WHAT TO PRODUCE
Retype the listing exactly; omit pictures.

INFORMATION SHOWN
————
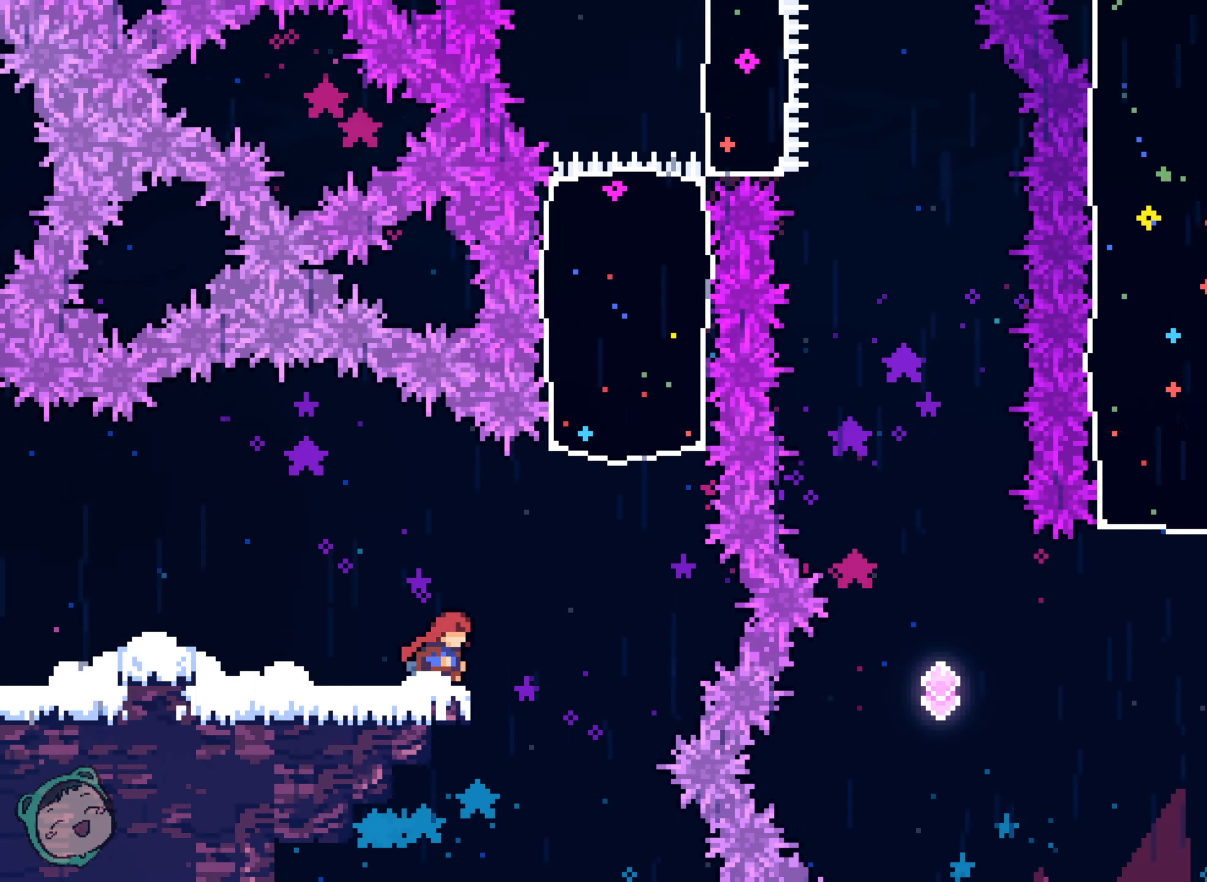
{"dt_ms": 500, "buttons": [], "left_stick": "center", "right_stick": "center", "events": [[367, "DPAD_RIGHT", "up"]]}
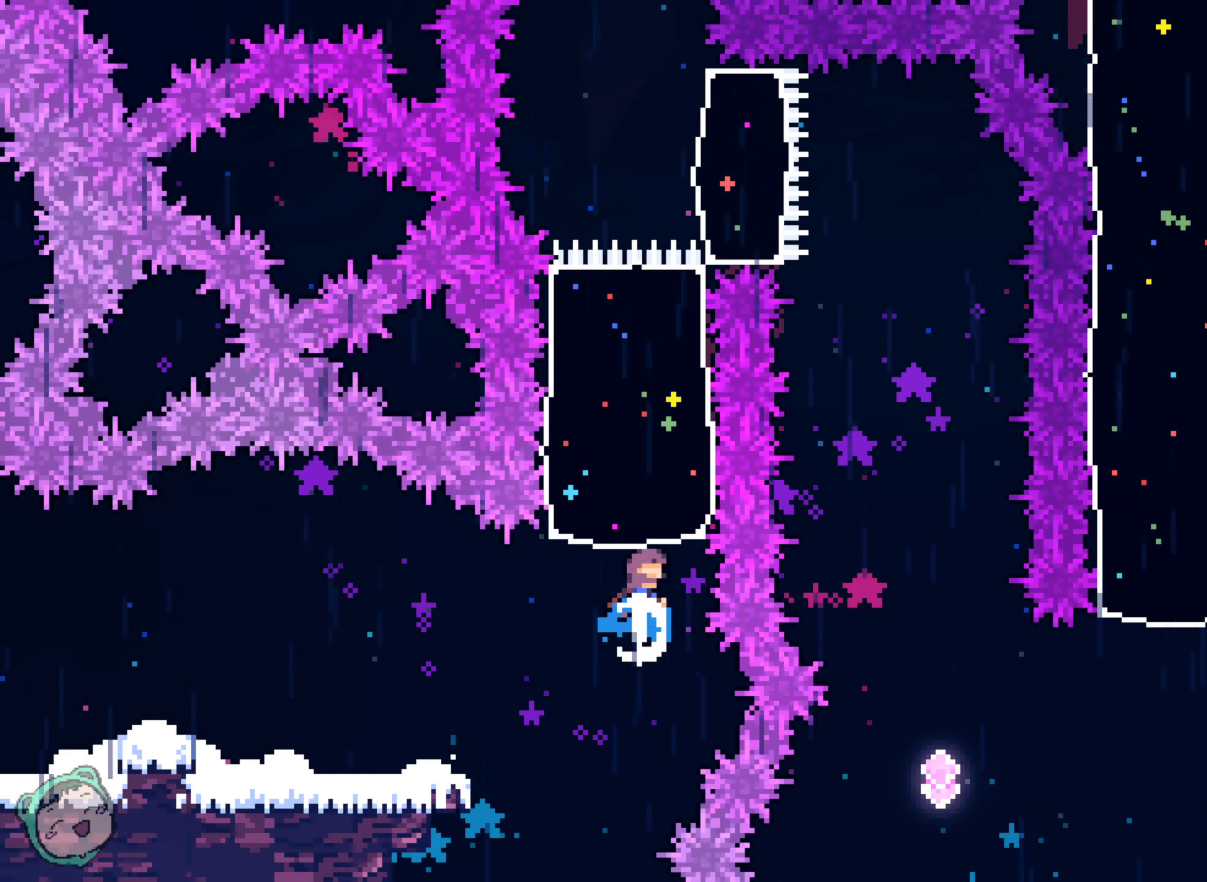
{"dt_ms": 500, "buttons": ["DPAD_RIGHT"], "left_stick": "center", "right_stick": "center", "events": [[250, "DPAD_RIGHT", "down"]]}
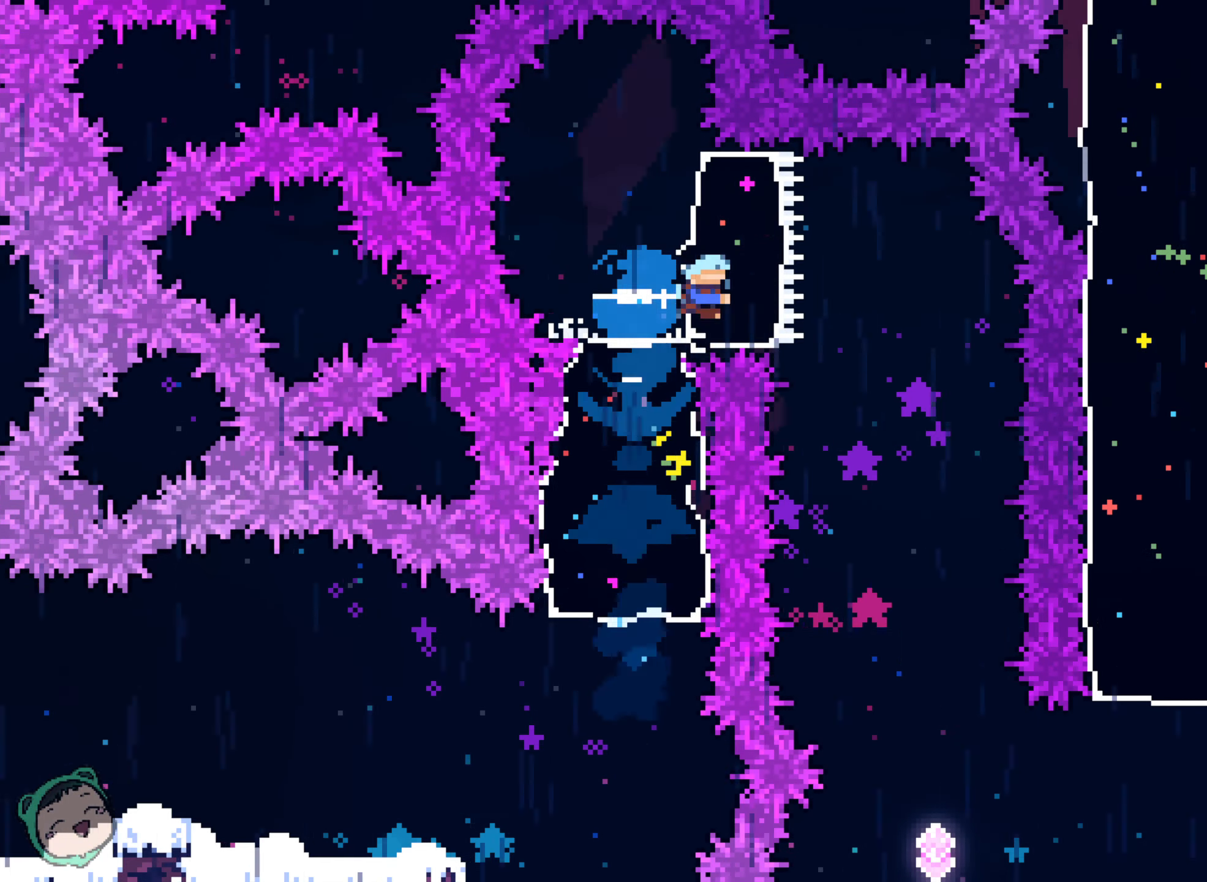
{"dt_ms": 1000, "buttons": [], "left_stick": "center", "right_stick": "center"}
————
THE COMPLETED TASK
{"dt_ms": 500, "buttons": [], "left_stick": "center", "right_stick": "center", "events": [[367, "DPAD_RIGHT", "up"]]}
{"dt_ms": 500, "buttons": ["DPAD_RIGHT"], "left_stick": "center", "right_stick": "center", "events": [[250, "DPAD_RIGHT", "down"]]}
{"dt_ms": 1000, "buttons": [], "left_stick": "center", "right_stick": "center"}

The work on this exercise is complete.